Kutipan Teks.
"Heh, parsetang (bodoamat). Yang penting doakan Beta."
"Jadi bagini...bla...bla...bla..." ceritanya singkat.
Rupanya, semalam selepas berdoa, dia tertidur lalu terbangun lagi, dan langsung cek email. Puji Tuhan, LoA dari kampus tujuannya sudah masuk ke email dan akun pendaftaran dia. "CONGRATULATION, Abraham." Begitu yang tertera dalam surat itu.
Eh, jam 5 pagi, dia terbangun lagi. Tapi merasa ada yang ganjil. "Perasaan tadi beta su bangun, kenapa sekarang berasa kayak baru bangun lagi?" Dia pun bingung. Lalu, berinisiatif mengunduh LoA yang sudah dia kantongi semalam buta, berniat dikirimkan ke saya sebagai bahan PAMER. Murni mau "PAMER DAN SOMBONG."
Alhasil, telepon saya berdering di awal shubuh itu dan dengar pengakuannya bahwa semua email masuk & LoA yang dia lihat itu, ternyata CUMA MIMPI. Halu, guys. Lantas kami tertawa memecah dingin subuh Jakarta yang sudah mulai berisik pemotor.

Data deteksi tata letak dokumen
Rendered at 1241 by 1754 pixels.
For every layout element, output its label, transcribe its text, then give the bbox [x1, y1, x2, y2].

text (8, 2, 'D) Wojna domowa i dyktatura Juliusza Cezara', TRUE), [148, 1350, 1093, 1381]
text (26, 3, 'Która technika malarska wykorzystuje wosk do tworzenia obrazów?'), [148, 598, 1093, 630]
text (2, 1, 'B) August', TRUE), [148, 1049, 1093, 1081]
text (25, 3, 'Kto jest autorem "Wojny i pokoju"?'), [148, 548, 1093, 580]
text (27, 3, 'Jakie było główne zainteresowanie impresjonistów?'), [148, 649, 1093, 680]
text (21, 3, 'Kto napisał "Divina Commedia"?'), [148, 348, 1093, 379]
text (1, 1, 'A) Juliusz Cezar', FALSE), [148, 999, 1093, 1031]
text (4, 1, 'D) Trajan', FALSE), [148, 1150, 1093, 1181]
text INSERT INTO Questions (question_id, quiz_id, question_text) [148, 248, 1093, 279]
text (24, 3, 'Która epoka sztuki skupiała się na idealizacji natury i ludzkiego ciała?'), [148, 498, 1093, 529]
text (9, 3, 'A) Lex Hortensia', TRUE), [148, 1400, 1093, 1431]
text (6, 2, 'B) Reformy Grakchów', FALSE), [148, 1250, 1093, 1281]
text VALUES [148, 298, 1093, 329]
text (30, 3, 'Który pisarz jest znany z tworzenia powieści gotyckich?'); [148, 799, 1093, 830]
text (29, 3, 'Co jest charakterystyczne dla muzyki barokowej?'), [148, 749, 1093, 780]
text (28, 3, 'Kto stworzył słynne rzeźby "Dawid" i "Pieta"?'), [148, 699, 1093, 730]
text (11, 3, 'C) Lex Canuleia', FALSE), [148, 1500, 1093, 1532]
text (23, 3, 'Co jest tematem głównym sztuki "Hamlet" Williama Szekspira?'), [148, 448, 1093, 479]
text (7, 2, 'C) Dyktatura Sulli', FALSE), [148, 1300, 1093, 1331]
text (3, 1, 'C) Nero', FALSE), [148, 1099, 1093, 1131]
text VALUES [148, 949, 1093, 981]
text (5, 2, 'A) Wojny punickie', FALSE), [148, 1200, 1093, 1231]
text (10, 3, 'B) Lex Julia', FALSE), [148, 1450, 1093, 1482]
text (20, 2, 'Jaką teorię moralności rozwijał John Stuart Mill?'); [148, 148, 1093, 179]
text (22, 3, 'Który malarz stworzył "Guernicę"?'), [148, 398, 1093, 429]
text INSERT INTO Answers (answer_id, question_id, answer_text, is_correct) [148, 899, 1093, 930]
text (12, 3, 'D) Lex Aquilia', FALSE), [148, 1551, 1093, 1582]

Deskripsi Latihan. Dalam kutipan tentang mimpi LoA Abraham, pukul berapa Abraham terbangun lagi dan merasa ada yang ganjil? Data ini diambil dari sumber lain.

Tugas Selesai. Pukul 5 pagi.